There is an urgent need to evaluate immunotherapy combination regimens in pre-clinical models that faithfully represent the complex biology of human pancreatic ductal adenocarcinoma (PDAC) tumors. Since ex vivo human PDAC tumor slice cultures maintain the tumor morphology, stromal architecture, and immune cell composition of in vivo PDAC tumors, slice cultures have potential utility in the rapid screening of immunotherapy combination regimens for PDAC. The main objective in this application is to use human PDAC tumor slice cultures to identify combination regimens that enhance the response to immune checkpoint inhibitors in PDAC. The central hypothesis is that human PDAC tumor slice cultures will allow for rapid evaluation and mechanistic characterization of novel immunotherapy combination regimens against PDAC.

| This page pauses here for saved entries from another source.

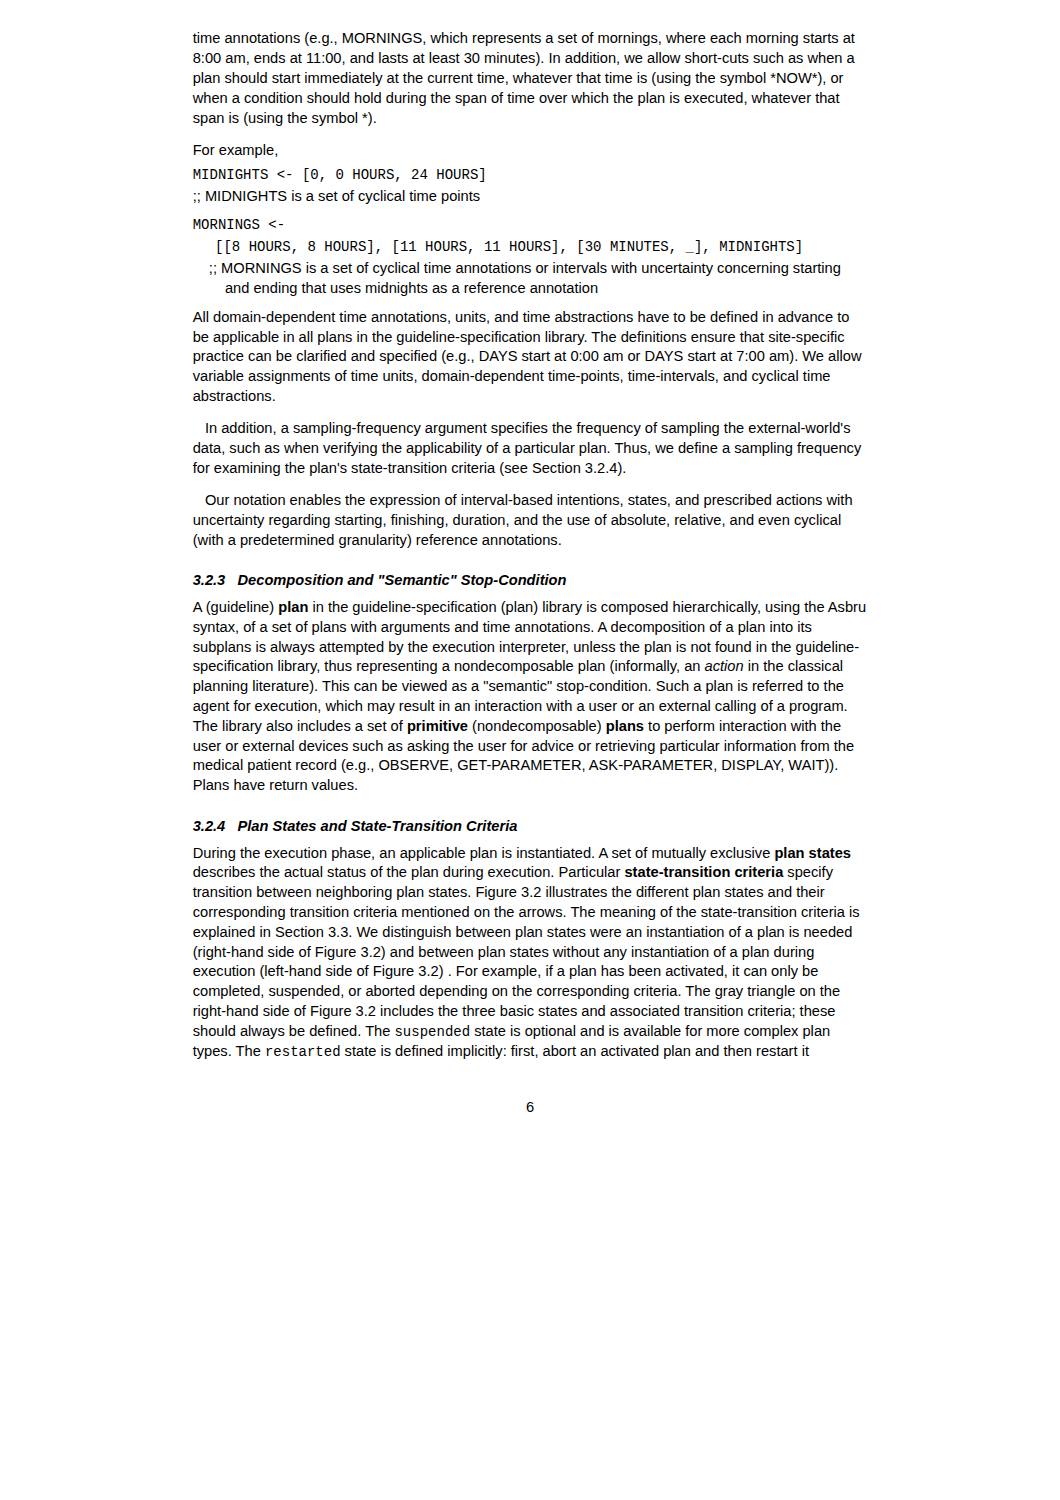time annotations (e.g., MORNINGS, which represents a set of mornings, where each morning starts at 8:00 am, ends at 11:00, and lasts at least 30 minutes). In addition, we allow short-cuts such as when a plan should start immediately at the current time, whatever that time is (using the symbol *NOW*), or when a condition should hold during the span of time over which the plan is executed, whatever that span is (using the symbol *).
For example,
MIDNIGHTS <- [0, 0 HOURS, 24 HOURS]
;; MIDNIGHTS is a set of cyclical time points
MORNINGS <-
[[8 HOURS, 8 HOURS], [11 HOURS, 11 HOURS], [30 MINUTES, _], MIDNIGHTS]
;; MORNINGS is a set of cyclical time annotations or intervals with uncertainty concerning starting and ending that uses midnights as a reference annotation
All domain-dependent time annotations, units, and time abstractions have to be defined in advance to be applicable in all plans in the guideline-specification library. The definitions ensure that site-specific practice can be clarified and specified (e.g., DAYS start at 0:00 am or DAYS start at 7:00 am). We allow variable assignments of time units, domain-dependent time-points, time-intervals, and cyclical time abstractions.
In addition, a sampling-frequency argument specifies the frequency of sampling the external-world's data, such as when verifying the applicability of a particular plan. Thus, we define a sampling frequency for examining the plan's state-transition criteria (see Section 3.2.4).
Our notation enables the expression of interval-based intentions, states, and prescribed actions with uncertainty regarding starting, finishing, duration, and the use of absolute, relative, and even cyclical (with a predetermined granularity) reference annotations.
3.2.3 Decomposition and "Semantic" Stop-Condition
A (guideline) plan in the guideline-specification (plan) library is composed hierarchically, using the Asbru syntax, of a set of plans with arguments and time annotations. A decomposition of a plan into its subplans is always attempted by the execution interpreter, unless the plan is not found in the guideline-specification library, thus representing a nondecomposable plan (informally, an action in the classical planning literature). This can be viewed as a "semantic" stop-condition. Such a plan is referred to the agent for execution, which may result in an interaction with a user or an external calling of a program. The library also includes a set of primitive (nondecomposable) plans to perform interaction with the user or external devices such as asking the user for advice or retrieving particular information from the medical patient record (e.g., OBSERVE, GET-PARAMETER, ASK-PARAMETER, DISPLAY, WAIT)). Plans have return values.
3.2.4 Plan States and State-Transition Criteria
During the execution phase, an applicable plan is instantiated. A set of mutually exclusive plan states describes the actual status of the plan during execution. Particular state-transition criteria specify transition between neighboring plan states. Figure 3.2 illustrates the different plan states and their corresponding transition criteria mentioned on the arrows. The meaning of the state-transition criteria is explained in Section 3.3. We distinguish between plan states were an instantiation of a plan is needed (right-hand side of Figure 3.2) and between plan states without any instantiation of a plan during execution (left-hand side of Figure 3.2) . For example, if a plan has been activated, it can only be completed, suspended, or aborted depending on the corresponding criteria. The gray triangle on the right-hand side of Figure 3.2 includes the three basic states and associated transition criteria; these should always be defined. The suspended state is optional and is available for more complex plan types. The restarted state is defined implicitly: first, abort an activated plan and then restart it
6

Two specific aims are proposed: 1) Screen combination regimens in human pancreatic tumor slice cultures; and 2) Characterize the mechanisms by which the effective combination therapies promote immune responses in pancreatic tumors. Under the first aim, novel combination regimens with epigenetic and immune checkpoint inhibitors will be tested in human PDAC tumor slice cultures using small molecule inhibitors and antibodies that are currently in early phase human studies. The ability of these regimens to enhance cytolytic CD8+ T cell infiltration and function will be evaluated to identify the regimens most effective at cancer cell killing. In the second aim, the mechanisms by which the effective combination regimens successfully overcome immune, biochemical, and physical barriers to CD8+ T cell infiltration and function will be characterized. The extent to which the effective combination regimens decrease immunosuppressive cells, cytokines, and chemokines will be evaluated. The extent to which the effective combination regimens enhance the spatial interaction between CD8+ T cells and cancer cells to promote successful cancer cell killing will also be evaluated. There are several innovative elements in this proposal, including the combination of checkpoint inhibitors with small molecule inhibitors that have not been previously evaluated together, and the use of ex vivo slice cultures of human PDAC tumors to rapidly evaluate efficacy of immunotherapy regimens. This proposed research is significant because it will have important clinical- translational implications and should result in the development of mechanism-based novel combination therapies for PDAC.
The proposed research is relevant to public health and the mission of the NIH because identifying effective combination regimens and understanding the mechanisms by which these regimens enhance immune responses in pancreatic tumors should ultimately result in the development of novel treatment regimens for patients with pancreatic cancer.